▶ WHAT THE TASK ASKS
Can you continue the write-up below on the fork() copy-on-write security issue, picking up after its last sentence?

▶ TEXT SECTION
Segment Open

The patches are based on v5.16-rc5 and available at:
https://github.com/davidhildenbrand/linux/pull/new/unshare_v1
It is currently again possible for a child process to observe modifications
of anonymous pages performed by the parent process after fork() in some
cases, which is not only a violation of the POSIX semantics of MAP_PRIVATE,
but more importantly a real security issue.
This issue, including other related COW issues, has been summarized at [1]:
"
1. Observing Memory Modifications of Private Pages From A Child Process
Long story short: process-private memory might not be as private as you
think once you fork(): successive modifications of private memory
regions in the parent process can still be observed by the child
process, for example, by smart use of vmsplice()+munmap().

Segment Closed

▶ EXCERPTED DATA
Segment Open

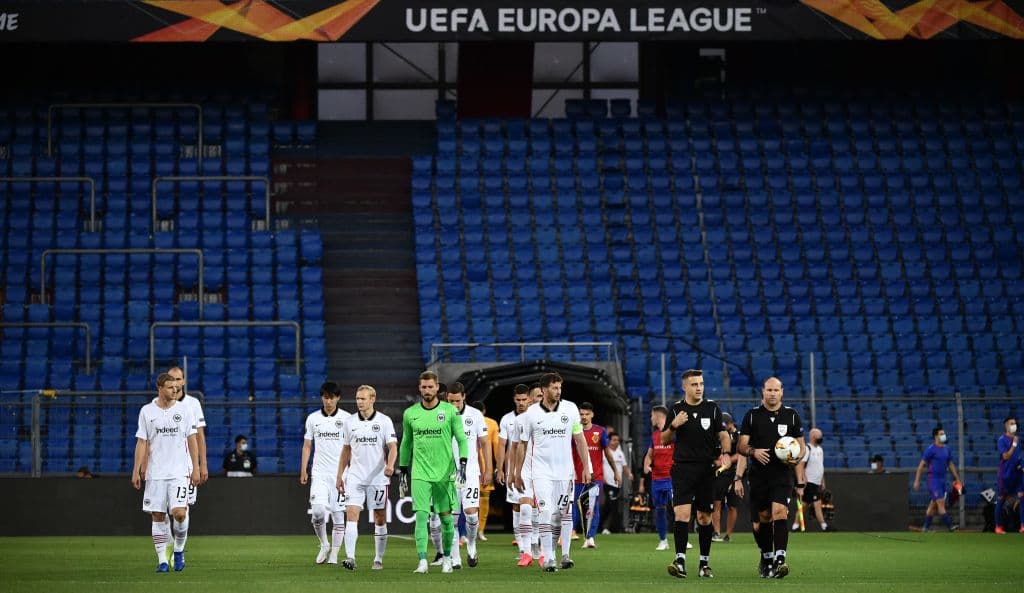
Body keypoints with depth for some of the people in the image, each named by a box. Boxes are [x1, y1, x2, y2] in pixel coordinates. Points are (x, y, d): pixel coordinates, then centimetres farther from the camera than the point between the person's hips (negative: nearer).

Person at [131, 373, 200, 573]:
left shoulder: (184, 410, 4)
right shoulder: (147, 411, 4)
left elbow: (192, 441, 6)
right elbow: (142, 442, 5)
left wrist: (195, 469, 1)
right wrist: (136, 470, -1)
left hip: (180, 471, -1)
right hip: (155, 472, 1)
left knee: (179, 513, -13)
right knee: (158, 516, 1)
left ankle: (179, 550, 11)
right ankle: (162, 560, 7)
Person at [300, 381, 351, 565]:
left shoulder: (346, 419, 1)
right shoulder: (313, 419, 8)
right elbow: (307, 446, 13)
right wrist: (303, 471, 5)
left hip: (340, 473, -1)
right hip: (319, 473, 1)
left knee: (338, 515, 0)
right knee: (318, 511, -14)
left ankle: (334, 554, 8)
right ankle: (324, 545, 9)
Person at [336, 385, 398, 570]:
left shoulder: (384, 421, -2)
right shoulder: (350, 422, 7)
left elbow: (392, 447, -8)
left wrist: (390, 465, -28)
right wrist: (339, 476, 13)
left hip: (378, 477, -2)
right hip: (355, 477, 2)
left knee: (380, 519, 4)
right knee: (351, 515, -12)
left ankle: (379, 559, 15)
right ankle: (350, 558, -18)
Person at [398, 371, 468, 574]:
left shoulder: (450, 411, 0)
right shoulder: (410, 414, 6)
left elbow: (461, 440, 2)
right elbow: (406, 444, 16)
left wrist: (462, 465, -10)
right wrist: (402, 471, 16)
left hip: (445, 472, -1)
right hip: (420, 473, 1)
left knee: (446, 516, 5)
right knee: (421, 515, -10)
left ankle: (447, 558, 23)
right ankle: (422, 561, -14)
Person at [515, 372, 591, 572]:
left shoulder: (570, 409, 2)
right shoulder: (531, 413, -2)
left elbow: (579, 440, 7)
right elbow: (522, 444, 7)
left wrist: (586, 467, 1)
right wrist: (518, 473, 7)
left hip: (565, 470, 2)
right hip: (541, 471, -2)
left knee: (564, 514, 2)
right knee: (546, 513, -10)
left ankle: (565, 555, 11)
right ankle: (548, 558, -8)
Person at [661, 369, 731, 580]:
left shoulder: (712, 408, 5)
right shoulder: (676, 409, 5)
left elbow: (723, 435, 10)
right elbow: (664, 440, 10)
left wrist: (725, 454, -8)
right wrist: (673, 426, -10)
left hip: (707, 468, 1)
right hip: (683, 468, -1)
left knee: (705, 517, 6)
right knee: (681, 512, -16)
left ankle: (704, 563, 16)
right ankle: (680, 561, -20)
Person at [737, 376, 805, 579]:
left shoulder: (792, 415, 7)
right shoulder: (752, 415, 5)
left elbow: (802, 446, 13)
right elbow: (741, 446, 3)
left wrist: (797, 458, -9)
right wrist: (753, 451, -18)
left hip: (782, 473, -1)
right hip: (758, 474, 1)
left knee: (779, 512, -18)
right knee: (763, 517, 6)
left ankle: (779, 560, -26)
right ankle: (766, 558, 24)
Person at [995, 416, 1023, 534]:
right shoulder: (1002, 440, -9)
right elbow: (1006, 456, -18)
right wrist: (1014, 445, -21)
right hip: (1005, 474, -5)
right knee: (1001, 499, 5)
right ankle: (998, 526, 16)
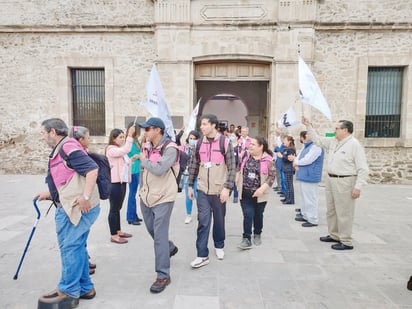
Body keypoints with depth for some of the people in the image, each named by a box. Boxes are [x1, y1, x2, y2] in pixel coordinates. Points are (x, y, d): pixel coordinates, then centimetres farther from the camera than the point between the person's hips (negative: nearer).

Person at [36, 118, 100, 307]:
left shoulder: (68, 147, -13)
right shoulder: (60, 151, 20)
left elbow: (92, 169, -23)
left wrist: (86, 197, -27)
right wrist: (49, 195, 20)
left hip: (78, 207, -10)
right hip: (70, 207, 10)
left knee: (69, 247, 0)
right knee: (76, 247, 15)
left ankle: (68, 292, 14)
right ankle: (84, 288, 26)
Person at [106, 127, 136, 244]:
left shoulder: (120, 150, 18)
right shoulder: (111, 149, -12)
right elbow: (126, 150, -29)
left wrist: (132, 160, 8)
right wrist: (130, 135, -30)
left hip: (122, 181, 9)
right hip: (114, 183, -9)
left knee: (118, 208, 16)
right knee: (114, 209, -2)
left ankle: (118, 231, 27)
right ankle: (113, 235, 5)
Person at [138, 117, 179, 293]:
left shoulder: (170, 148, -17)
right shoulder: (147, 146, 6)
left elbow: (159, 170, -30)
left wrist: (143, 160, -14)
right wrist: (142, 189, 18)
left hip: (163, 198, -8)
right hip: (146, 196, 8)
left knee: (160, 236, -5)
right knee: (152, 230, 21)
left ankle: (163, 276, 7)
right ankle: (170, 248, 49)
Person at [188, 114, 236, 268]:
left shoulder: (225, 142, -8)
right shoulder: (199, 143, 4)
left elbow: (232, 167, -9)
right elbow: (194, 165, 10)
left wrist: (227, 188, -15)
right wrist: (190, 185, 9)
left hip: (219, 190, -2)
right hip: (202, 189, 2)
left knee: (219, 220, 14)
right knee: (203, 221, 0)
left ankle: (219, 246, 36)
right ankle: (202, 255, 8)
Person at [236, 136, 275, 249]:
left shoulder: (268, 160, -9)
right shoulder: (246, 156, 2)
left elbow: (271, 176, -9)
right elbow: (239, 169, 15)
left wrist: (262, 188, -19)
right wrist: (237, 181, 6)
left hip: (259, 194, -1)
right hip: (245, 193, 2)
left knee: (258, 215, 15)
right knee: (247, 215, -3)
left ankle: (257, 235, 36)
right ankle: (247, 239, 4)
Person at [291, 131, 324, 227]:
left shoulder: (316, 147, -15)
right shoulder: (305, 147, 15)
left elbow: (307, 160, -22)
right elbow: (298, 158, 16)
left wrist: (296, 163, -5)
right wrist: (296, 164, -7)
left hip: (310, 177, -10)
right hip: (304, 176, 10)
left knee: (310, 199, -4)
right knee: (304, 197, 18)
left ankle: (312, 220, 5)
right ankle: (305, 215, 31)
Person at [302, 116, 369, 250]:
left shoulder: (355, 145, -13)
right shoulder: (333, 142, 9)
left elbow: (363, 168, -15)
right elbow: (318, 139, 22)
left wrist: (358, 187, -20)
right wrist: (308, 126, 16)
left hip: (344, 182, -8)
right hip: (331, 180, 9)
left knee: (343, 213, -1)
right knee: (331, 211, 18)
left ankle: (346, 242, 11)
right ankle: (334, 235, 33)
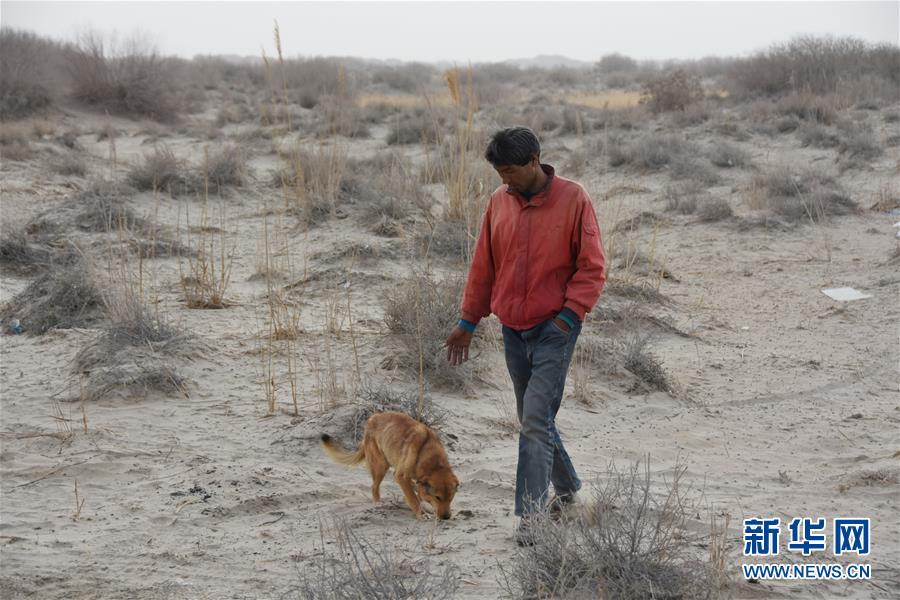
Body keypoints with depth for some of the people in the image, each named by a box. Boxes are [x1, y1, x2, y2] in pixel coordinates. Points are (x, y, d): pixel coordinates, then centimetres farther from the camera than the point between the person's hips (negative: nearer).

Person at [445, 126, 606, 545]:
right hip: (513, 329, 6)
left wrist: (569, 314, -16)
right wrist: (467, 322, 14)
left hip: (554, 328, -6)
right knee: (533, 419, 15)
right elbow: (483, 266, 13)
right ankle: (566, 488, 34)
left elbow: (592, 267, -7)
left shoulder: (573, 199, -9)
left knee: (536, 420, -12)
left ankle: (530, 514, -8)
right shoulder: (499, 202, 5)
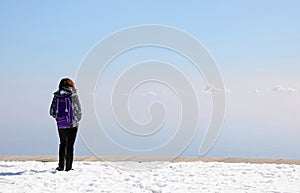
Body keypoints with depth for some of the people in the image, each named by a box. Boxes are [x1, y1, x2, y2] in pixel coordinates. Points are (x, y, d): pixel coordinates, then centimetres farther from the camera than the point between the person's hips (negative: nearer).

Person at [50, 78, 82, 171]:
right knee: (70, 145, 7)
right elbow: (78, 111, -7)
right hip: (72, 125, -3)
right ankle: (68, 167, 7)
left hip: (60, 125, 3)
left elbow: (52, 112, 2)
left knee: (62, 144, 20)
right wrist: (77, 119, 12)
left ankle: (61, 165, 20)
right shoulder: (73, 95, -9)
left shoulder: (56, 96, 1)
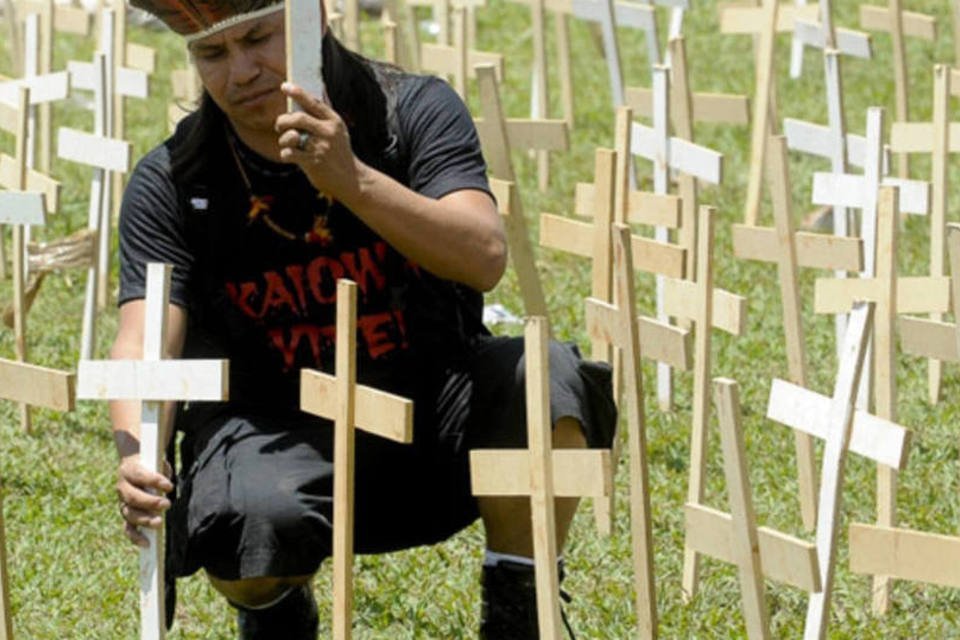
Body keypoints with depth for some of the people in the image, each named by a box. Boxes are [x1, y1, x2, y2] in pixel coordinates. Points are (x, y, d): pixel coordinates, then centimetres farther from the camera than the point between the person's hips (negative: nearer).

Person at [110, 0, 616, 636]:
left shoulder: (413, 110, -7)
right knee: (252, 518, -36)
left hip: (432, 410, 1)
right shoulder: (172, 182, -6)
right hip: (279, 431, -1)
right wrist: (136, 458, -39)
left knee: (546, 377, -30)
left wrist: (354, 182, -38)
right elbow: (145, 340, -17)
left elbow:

Segment Closed

▶ WRITTEN ANSWER
The core problem is that pinning pages readable in a child process, such
as done via the vmsplice system call, can result in a child process
observing memory modifications done in the parent process the child is
not supposed to observe. [1] contains an excellent summary and [2]
contains further details. This issue was assigned CVE-2020-29374 [9].
For this to trigger, it's required to use a fork() without subsequent
exec(), for example, as used under Android zygote. Without further
details about an application that forks less-privileged child processes,
one cannot really say what's actually affected and what's not -- see the
details section the end of this mail for a short sshd/openssh analysis.
While commit 17839856fd58 ("gup: document and work around "COW can break
either way" issue") fixed this issue and resulted in other problems
(e.g., ptrace on pmem), commit 09854ba94c6a ("mm: do_wp_page()
simplification") re-introduced part of the problem unfortunately.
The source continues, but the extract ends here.